# [Arbeitsauftrag A]
Welche Sanktion gilt laut dem Textabschnitt als die schärfste, die dem Auswärtigen Amt möglich ist?
# [Arbeitsauftrag B]
Bearbeite im Textabschnitt die Stelle von „Eine Erfahrung, die“ bis einschließlich „häufig negativ auf.“. Ersetze darin „Polizeigewerkschaft“ durch „Gewerkschaft der Polizei“ und gib die Stelle vollständig wieder.

# [Textabschnitt]
══════════

Appelle an die Moral

Doch auch das Ministerium kann nur nach buchstäblich diplomatischen Lösungen suchen, wie eine Sprecherin bestätigte. Das Auswärtige Amt werde zwar stets informiert, wenn Rechtsverstöße von diplomatischem Personal aktenkundig werden. Seine Sanktionsmöglichkeiten seien jedoch beschränkt. Das Amt setze bisweilen Botschafter in Kenntnis, wenn deren Personal in Straftaten verwickelt sei, sagte die Sprecherin. Falls sich Verstöße bei bestimmten Personen häuften, werde das Gespräch mit der betreffenden Botschaft gesucht und notfalls der Botschafter einbestellt. Die schärfste mögliche Sanktion sei es, jemanden zur "unerwünschten Person" zu erklären, der die Bundesrepublik dann verlassen müsse. So weit komme es aber nur selten.

Eine Erfahrung, die auch die Polizeigewerkschaft teilt. Selbst schwerere Fälle von Schmuggel oder Spionage würden "meist diskret" geregelt, sagte GdP-Landeschef Eberhard Schönberg. Es hilft also offenbar nur die Bitte um mehr Etikette im Gastgeberland. Vor allem an die Vertretungen von Saudi-Arabien, Russland, Ägypten und China. Ihre Diplomaten fielen besonders häufig negativ auf.

══════════

# [Datenauszüge]
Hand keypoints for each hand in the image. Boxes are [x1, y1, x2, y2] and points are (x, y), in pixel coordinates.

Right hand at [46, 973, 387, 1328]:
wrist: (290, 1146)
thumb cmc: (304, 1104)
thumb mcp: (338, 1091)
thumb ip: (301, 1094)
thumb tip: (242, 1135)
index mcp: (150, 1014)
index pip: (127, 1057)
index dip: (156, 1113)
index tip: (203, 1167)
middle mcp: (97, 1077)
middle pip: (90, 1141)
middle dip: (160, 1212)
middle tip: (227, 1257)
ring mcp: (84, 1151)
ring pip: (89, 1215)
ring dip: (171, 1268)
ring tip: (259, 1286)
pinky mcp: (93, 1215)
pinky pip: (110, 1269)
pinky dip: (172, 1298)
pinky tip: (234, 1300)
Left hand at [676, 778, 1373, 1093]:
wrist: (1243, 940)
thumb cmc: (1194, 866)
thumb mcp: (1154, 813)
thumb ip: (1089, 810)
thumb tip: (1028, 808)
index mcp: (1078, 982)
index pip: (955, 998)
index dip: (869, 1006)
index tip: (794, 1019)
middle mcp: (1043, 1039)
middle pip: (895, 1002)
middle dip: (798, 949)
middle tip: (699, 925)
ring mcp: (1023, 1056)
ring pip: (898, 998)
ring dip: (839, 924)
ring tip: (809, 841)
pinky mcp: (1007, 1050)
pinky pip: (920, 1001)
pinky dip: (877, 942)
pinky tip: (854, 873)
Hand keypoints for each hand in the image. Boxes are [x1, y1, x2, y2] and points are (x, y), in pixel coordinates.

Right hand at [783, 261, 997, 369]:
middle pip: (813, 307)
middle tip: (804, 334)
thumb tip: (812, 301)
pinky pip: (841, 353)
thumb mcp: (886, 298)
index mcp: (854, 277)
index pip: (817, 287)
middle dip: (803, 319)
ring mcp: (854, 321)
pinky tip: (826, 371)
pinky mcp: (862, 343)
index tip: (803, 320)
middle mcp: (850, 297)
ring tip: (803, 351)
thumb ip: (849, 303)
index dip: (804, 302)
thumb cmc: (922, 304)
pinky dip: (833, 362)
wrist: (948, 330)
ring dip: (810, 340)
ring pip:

══════════

# [Aufgabenergebnis A]
Jemanden zur „unerwünschten Person“ zu erklären, die dann die Bundesrepublik verlassen muss.

# [Aufgabenergebnis B]
Eine Erfahrung, die auch die Gewerkschaft der Polizei teilt. Selbst schwerere Fälle von Schmuggel oder Spionage würden "meist diskret" geregelt, sagte GdP-Landeschef Eberhard Schönberg. Es hilft also offenbar nur die Bitte um mehr Etikette im Gastgeberland. Vor allem an die Vertretungen von Saudi-Arabien, Russland, Ägypten und China. Ihre Diplomaten fielen besonders häufig negativ auf.